Dataset excerpts:
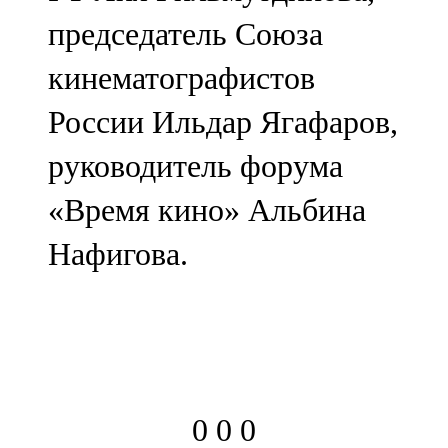
председатель Союза
кинематографистов
России Ильдар Ягафаров,
руководитель форума
«Время кино» Альбина
Нафигова.
0
0
0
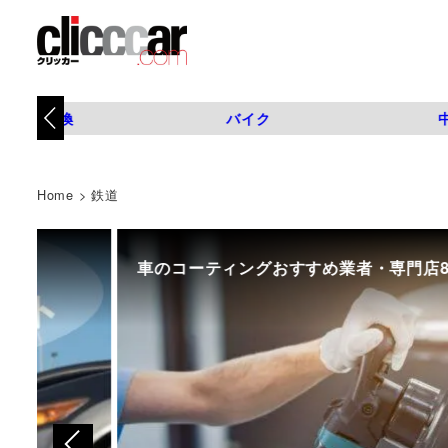
タイヤ交換
バイク
Home
>
鉄道
車のコーティングおすすめ業者・専門店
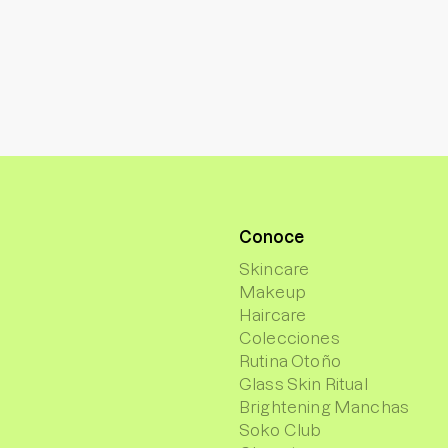
Conoce
Skincare
Makeup
Haircare
Colecciones
Rutina Otoño
Glass Skin Ritual
Brightening Manchas
Soko Club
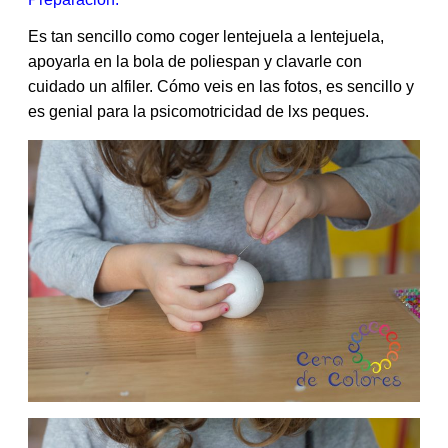
Es tan sencillo como coger lentejuela a lentejuela,
apoyarla en la bola de poliespan y clavarle con
cuidado un alfiler. Cómo veis en las fotos, es sencillo y
es genial para la psicomotricidad de lxs peques.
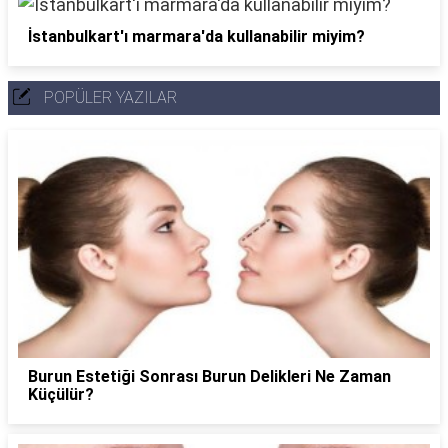
İstanbulkart'ı marmara'da kullanabilir miyim?
POPÜLER YAZILAR
Burun Estetiği Sonrası Burun Delikleri Ne Zaman
Küçülür?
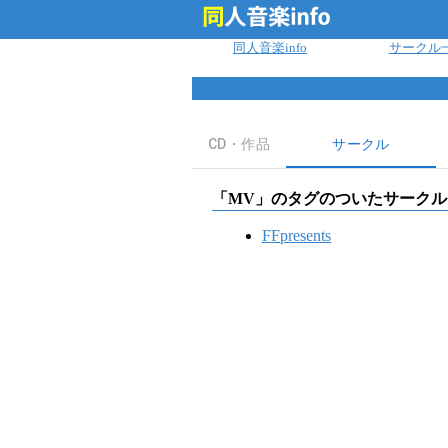
ログイン
同人音楽info
サークル
CD・作品
サークル
「
MV
」のタグのついたサークル
FFpresents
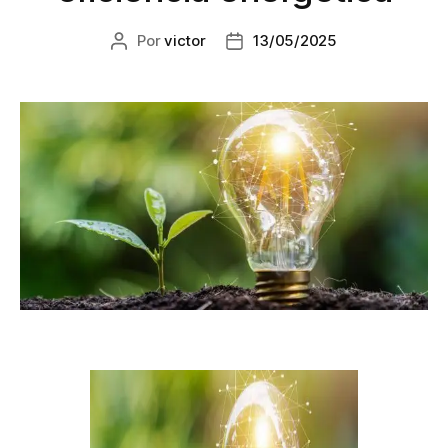
Por
victor
13/05/2025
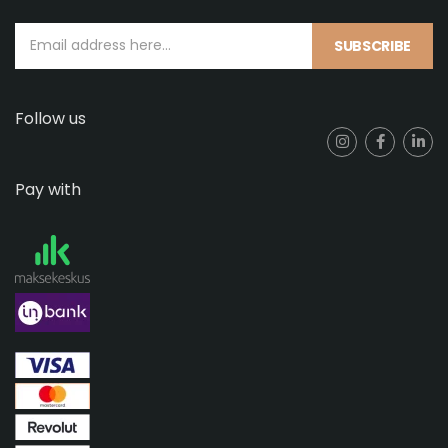
SUBSCRIBE
Follow us
Pay with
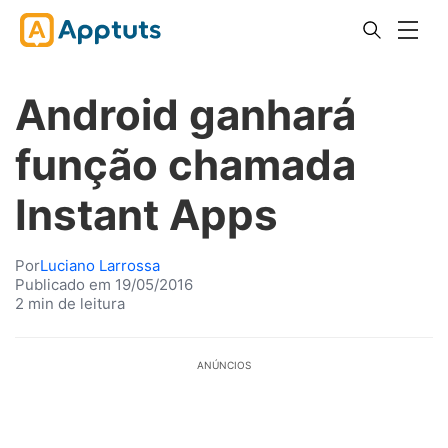
Android ganhará
função chamada
Instant Apps
Por
Luciano Larrossa
Publicado em 19/05/2016
2 min de leitura
ANÚNCIOS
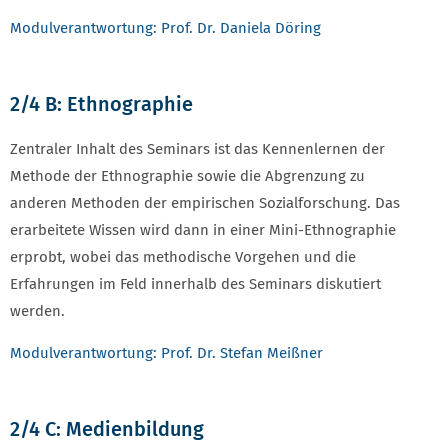
Modulverantwortung: Prof. Dr. Daniela Döring
2/4 B: Ethnographie
Zentraler Inhalt des Seminars ist das Kennenlernen der
Methode der Ethnographie sowie die Abgrenzung zu
anderen Methoden der empirischen Sozialforschung. Das
erarbeitete Wissen wird dann in einer Mini-Ethnographie
erprobt, wobei das methodische Vorgehen und die
Erfahrungen im Feld innerhalb des Seminars diskutiert
werden.
Modulverantwortung: Prof. Dr. Stefan Meißner
2/4 C: Medienbildung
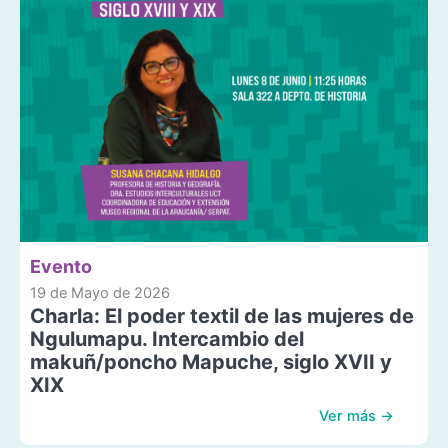
Evento
19 de Mayo de 2026
Charla: El poder textil de las mujeres de
Ngulumapu. Intercambio del
makuñ/poncho Mapuche, siglo XVII y
XIX
Ver más →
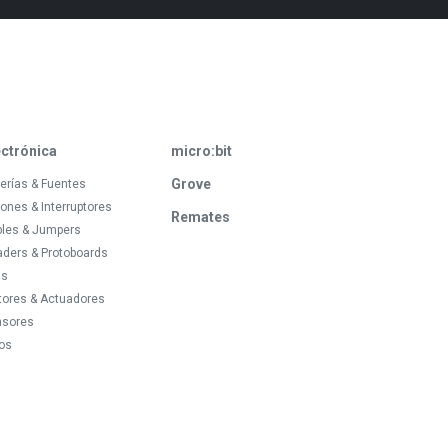
ectrónica
micro:bit
Grove
erías & Fuentes
ones & Interruptores
Remates
bles & Jumpers
ders & Protoboards
ds
tores & Actuadores
nsores
os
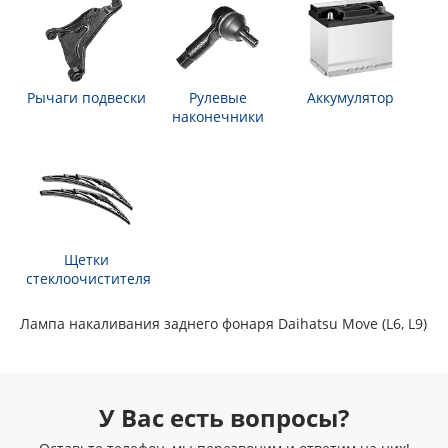
Рычаги подвески
Рулевые
Аккумулятор
наконечники
Щетки
стеклоочистителя
Лампа накаливания заднего фонаря Daihatsu Move (L6, L9)
У Вас есть вопросы?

Problem:
Quote the text of all the data above verbatim, leaving the images out of your answer.

Response:
председатель Союза
кинематографистов
России Ильдар Ягафаров,
руководитель форума
«Время кино» Альбина
Нафигова.
0
0
0
タイヤ交換
バイク
Home
>
鉄道
車のコーティングおすすめ業者・専門店
Conoce
Skincare
Makeup
Haircare
Colecciones
Rutina Otoño
Glass Skin Ritual
Brightening Manchas
Soko Club
Es tan sencillo como coger lentejuela a lentejuela,
apoyarla en la bola de poliespan y clavarle con
cuidado un alfiler. Cómo veis en las fotos, es sencillo y
es genial para la psicomotricidad de lxs peques.
İstanbulkart'ı marmara'da kullanabilir miyim?
POPÜLER YAZILAR
Burun Estetiği Sonrası Burun Delikleri Ne Zaman
Küçülür?
ログイン
同人音楽info
サークル
CD・作品
サークル
「
MV
」のタグのついたサークル
FFpresents
Por
victor
13/05/2025
SUBSCRIBE
Follow us
Pay with
Android ganhará
função chamada
Instant Apps
Por
Luciano Larrossa
Publicado em 19/05/2016
2 min de leitura
ANÚNCIOS
Modulverantwortung: Prof. Dr. Daniela Döring
2/4 B: Ethnographie
Zentraler Inhalt des Seminars ist das Kennenlernen der
Methode der Ethnographie sowie die Abgrenzung zu
anderen Methoden der empirischen Sozialforschung. Das
erarbeitete Wissen wird dann in einer Mini-Ethnographie
erprobt, wobei das methodische Vorgehen und die
Erfahrungen im Feld innerhalb des Seminars diskutiert
werden.
Modulverantwortung: Prof. Dr. Stefan Meißner
2/4 C: Medienbildung
Evento
19 de Mayo de 2026
Charla: El poder textil de las mujeres de
Ngulumapu. Intercambio del
makuñ/poncho Mapuche, siglo XVII y
XIX
Ver más →
ectrónica
micro:bit
Grove
erías & Fuentes
ones & Interruptores
Remates
bles & Jumpers
ders & Protoboards
ds
tores & Actuadores
nsores
os
Рычаги подвески
Рулевые
Аккумулятор
наконечники
Щетки
стеклоочистителя
Лампа накаливания заднего фонаря Daihatsu Move (L6, L9)
У Вас есть вопросы?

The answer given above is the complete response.